Deactivating trigger points with a self-massage can help to regain normal joint mobility. Particularly two scenarios are conceivable, which can also exist simultaneously
If mobility is restricted due to pain, it can be regained by deactivating trigger points, relieving pain, and thus breaking the protective pattern.
Because without pain you usually move differently than you do with pain.
You try to avoid pain and therefore you move differently, you do not use the full range of motion of your joints, and therefore you overload your muscles.
The latter in turn can activate trigger points – a vicious circle.
Thus, a trigger point self-treatment can potentially help to regain normal mobility.
The self-treatment of trigger points cannot eliminate absolute shortenings of muscles or break up bigger adhesions in the myofascial system (myo = muscle; fascial = connective tissue) – that is my experience.
Here, stretches must be held for a long time (several minutes) and be practiced regularly over a longer period.
However, stretching exercises can temporarily worsen pain. Especially if there are active trigger points which currently cause pain.

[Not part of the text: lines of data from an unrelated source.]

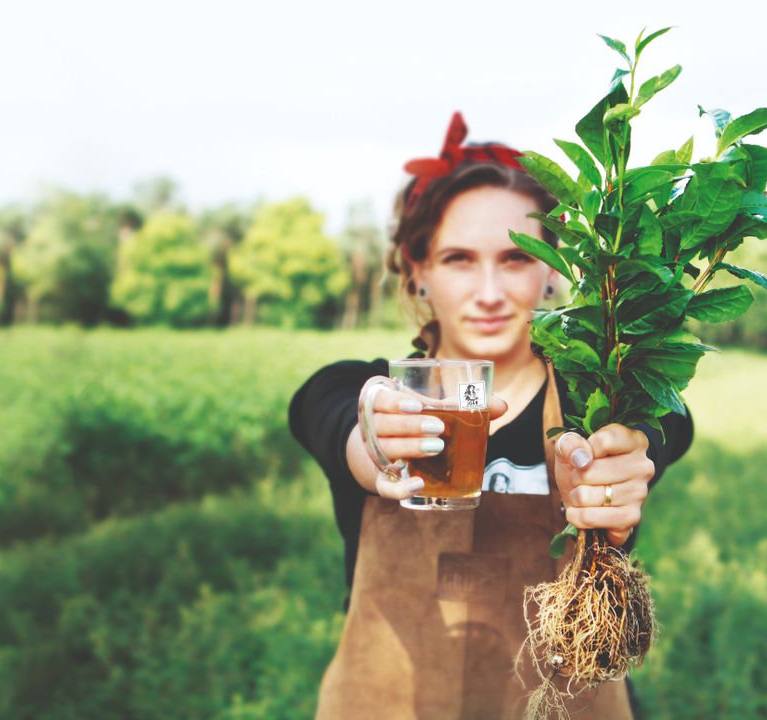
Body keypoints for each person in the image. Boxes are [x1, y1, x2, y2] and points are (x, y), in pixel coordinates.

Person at [288, 111, 694, 719]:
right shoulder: (367, 392)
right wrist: (368, 438)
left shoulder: (597, 405)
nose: (488, 292)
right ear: (417, 269)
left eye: (514, 258)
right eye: (457, 258)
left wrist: (628, 456)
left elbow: (665, 426)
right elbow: (325, 407)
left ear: (552, 268)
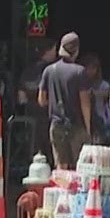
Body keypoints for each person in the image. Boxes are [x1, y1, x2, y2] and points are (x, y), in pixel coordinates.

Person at [38, 32, 93, 170]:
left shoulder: (49, 70)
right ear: (76, 50)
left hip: (56, 124)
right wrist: (88, 127)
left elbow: (41, 100)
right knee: (79, 166)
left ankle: (62, 191)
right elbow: (84, 103)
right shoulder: (79, 72)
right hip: (76, 125)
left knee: (61, 166)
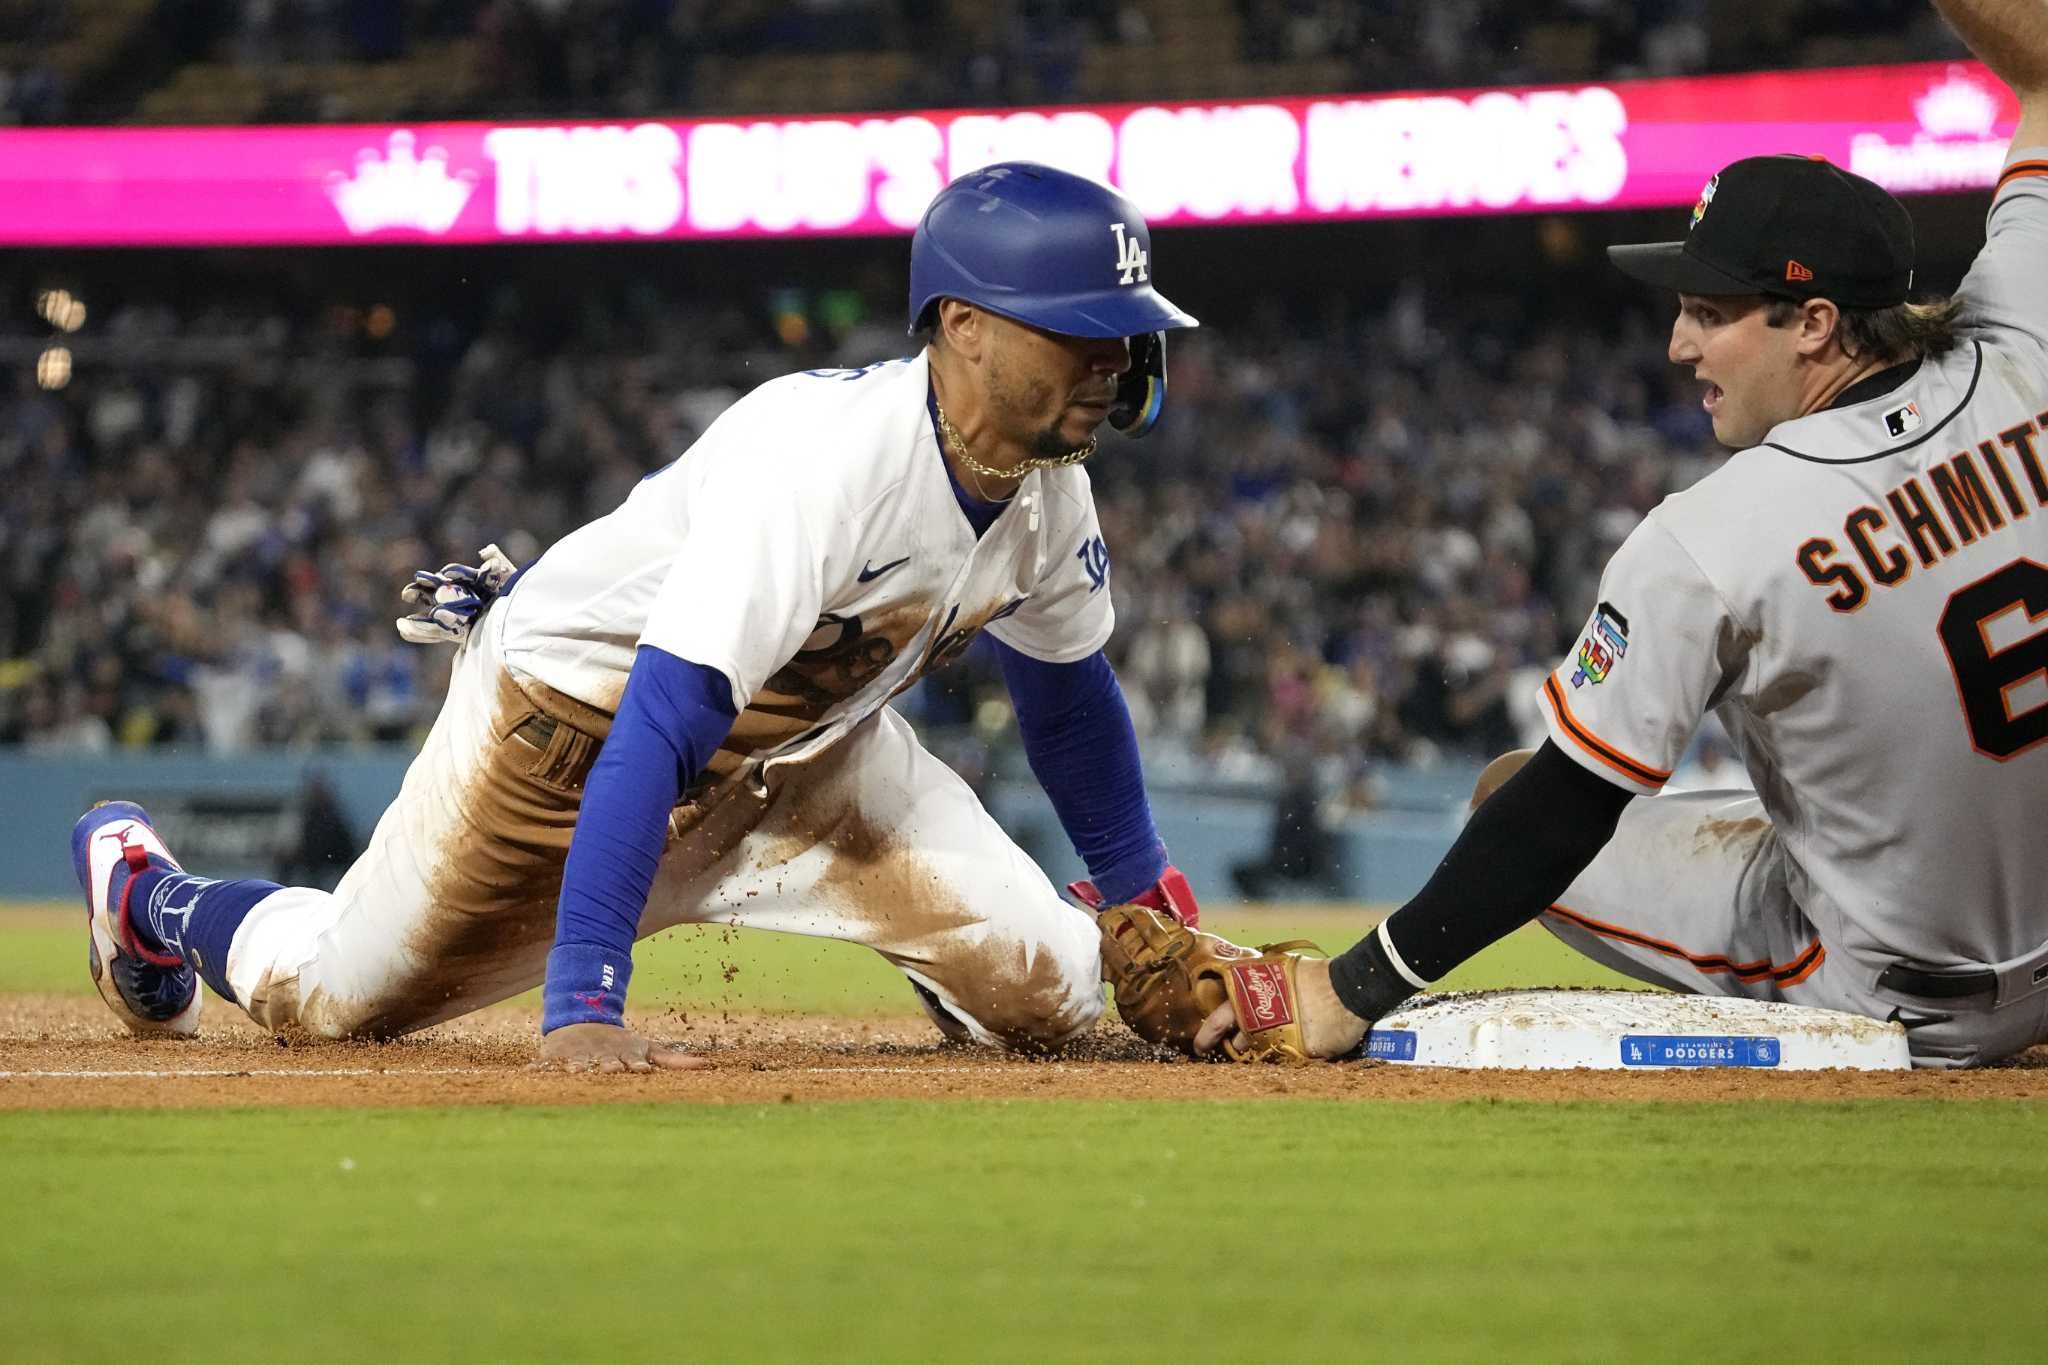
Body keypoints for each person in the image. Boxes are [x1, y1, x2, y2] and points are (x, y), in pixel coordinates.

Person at [72, 162, 1207, 1071]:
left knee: (1055, 992)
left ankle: (950, 968)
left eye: (1119, 329)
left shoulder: (1052, 489)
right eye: (1080, 328)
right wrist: (584, 1000)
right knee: (326, 1002)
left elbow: (1065, 705)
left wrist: (1154, 900)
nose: (1114, 357)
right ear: (963, 326)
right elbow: (658, 724)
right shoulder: (824, 463)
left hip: (803, 758)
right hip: (570, 746)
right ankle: (145, 892)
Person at [1196, 0, 2048, 1069]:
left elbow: (1564, 808)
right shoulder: (2022, 334)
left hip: (1907, 998)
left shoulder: (1712, 536)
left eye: (1709, 311)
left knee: (1515, 788)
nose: (1677, 343)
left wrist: (1350, 985)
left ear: (1815, 323)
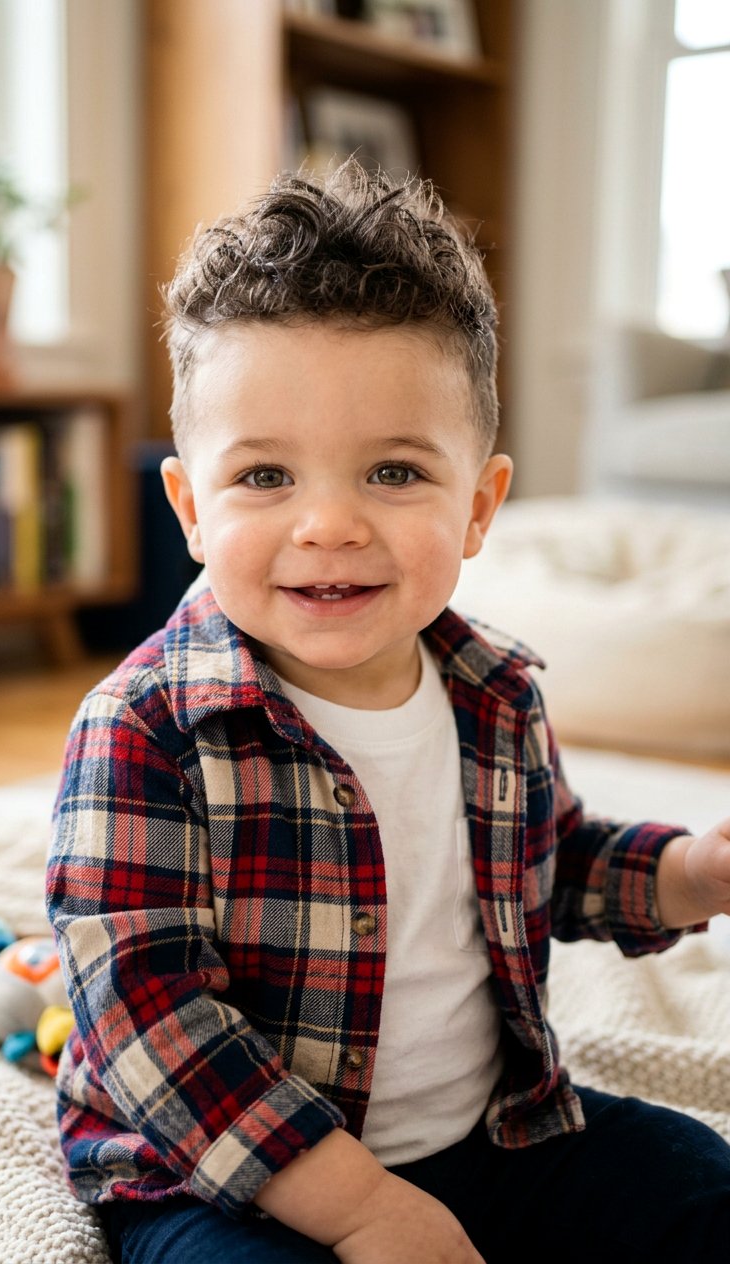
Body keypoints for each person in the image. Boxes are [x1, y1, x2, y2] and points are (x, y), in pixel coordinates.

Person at [45, 160, 730, 1264]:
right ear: (188, 507)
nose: (327, 524)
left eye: (393, 473)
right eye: (265, 477)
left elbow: (547, 860)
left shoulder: (494, 693)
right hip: (222, 1177)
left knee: (698, 1182)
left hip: (485, 1136)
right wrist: (364, 1210)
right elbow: (148, 1019)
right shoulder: (144, 728)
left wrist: (691, 871)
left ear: (477, 506)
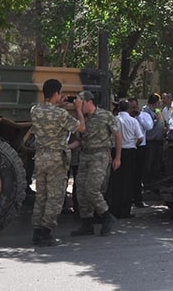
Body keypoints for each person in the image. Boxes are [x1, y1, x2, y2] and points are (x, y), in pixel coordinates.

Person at [30, 79, 85, 247]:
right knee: (55, 197)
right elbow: (81, 128)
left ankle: (37, 231)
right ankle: (46, 232)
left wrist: (59, 106)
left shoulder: (35, 110)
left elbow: (48, 116)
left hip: (40, 158)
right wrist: (78, 109)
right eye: (60, 93)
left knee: (41, 196)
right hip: (56, 160)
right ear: (56, 94)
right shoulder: (61, 115)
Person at [71, 90, 122, 237]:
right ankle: (87, 223)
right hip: (85, 155)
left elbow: (117, 136)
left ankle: (106, 216)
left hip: (100, 155)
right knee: (81, 190)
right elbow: (79, 140)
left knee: (92, 188)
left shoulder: (105, 115)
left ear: (89, 102)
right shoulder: (81, 118)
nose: (78, 106)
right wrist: (66, 147)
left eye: (81, 103)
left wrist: (118, 157)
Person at [108, 100, 144, 218]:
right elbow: (140, 137)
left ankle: (114, 209)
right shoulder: (133, 121)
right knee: (128, 181)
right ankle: (125, 210)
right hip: (129, 151)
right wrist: (133, 143)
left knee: (116, 181)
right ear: (129, 109)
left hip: (115, 150)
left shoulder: (114, 119)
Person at [129, 97, 152, 208]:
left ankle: (138, 199)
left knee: (139, 174)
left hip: (141, 147)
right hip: (129, 147)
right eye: (131, 108)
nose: (133, 109)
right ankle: (129, 198)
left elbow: (149, 127)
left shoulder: (144, 116)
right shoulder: (127, 117)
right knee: (129, 174)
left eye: (135, 107)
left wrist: (138, 117)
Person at [142, 93, 165, 184]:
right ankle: (147, 182)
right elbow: (148, 125)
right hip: (150, 141)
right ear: (154, 102)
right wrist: (157, 120)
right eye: (159, 102)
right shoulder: (146, 111)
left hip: (158, 140)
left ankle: (154, 181)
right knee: (149, 163)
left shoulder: (156, 110)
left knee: (156, 163)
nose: (160, 104)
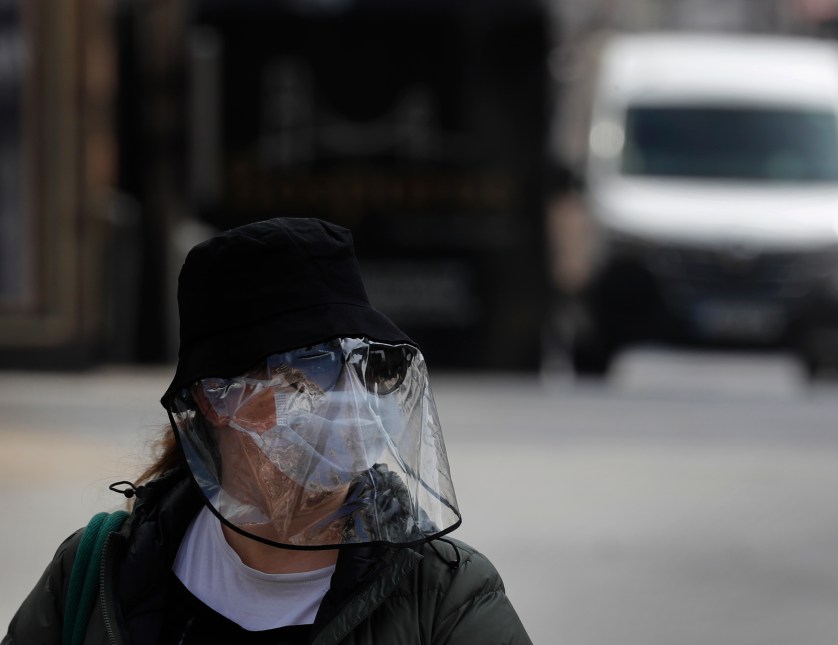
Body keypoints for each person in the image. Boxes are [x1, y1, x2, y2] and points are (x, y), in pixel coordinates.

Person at [3, 217, 532, 644]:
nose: (349, 401)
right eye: (308, 370)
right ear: (215, 398)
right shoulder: (98, 575)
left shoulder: (445, 593)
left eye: (366, 369)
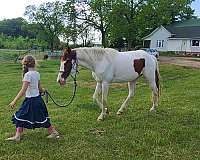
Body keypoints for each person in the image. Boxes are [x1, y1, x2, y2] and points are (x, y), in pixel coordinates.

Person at [6, 55, 59, 142]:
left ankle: (54, 132)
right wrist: (43, 90)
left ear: (25, 64)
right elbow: (39, 88)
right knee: (22, 116)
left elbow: (23, 90)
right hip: (37, 100)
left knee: (37, 117)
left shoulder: (27, 75)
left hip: (31, 101)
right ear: (34, 63)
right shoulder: (37, 73)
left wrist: (14, 101)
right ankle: (17, 136)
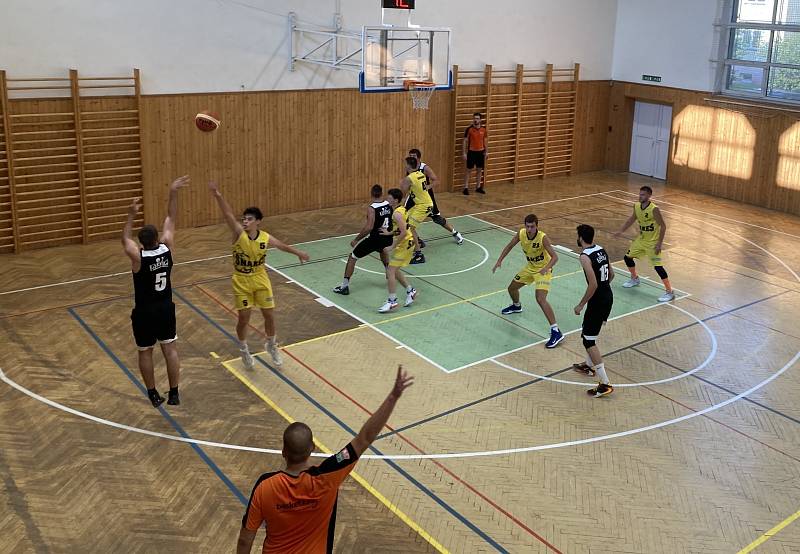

Trigger points are a mechanical disruptive factor and stretching exercises would represent an additional mechanical stimulus (stretching of the muscle fibers).
The nervous system, however, wants to avoid further mechanical stress and “defends” itself against the stretch, which is an additional mechanical stimulus, through pain.
The nervous system and the muscle simply do not let go – that is the idea.
However, if you deactivate trigger points by massaging yourself, and thus relieve/eliminate pain, your nervous system is more receptive to stretching exercises, as these are associated with no pain or only mild pain.
Thus, trigger point self-treatments can help to regain limited mobility due to shortenings and adhesions, as they make stretching exercises possible in the first place – at least without aggravating pain.
Trigger points can potentially reduce the effectiveness of stretching exercises, and a trigger point self-treatment can help to get you started with stretching if it is currently too painful.
So, it makes sense to take care of your trigger points first before you start stretching or strengthening muscles or at least at the same time.
I hope this information did help you to understand why strength and stretching exercises can make pain worse, and why relaxation exercises sometimes do not help.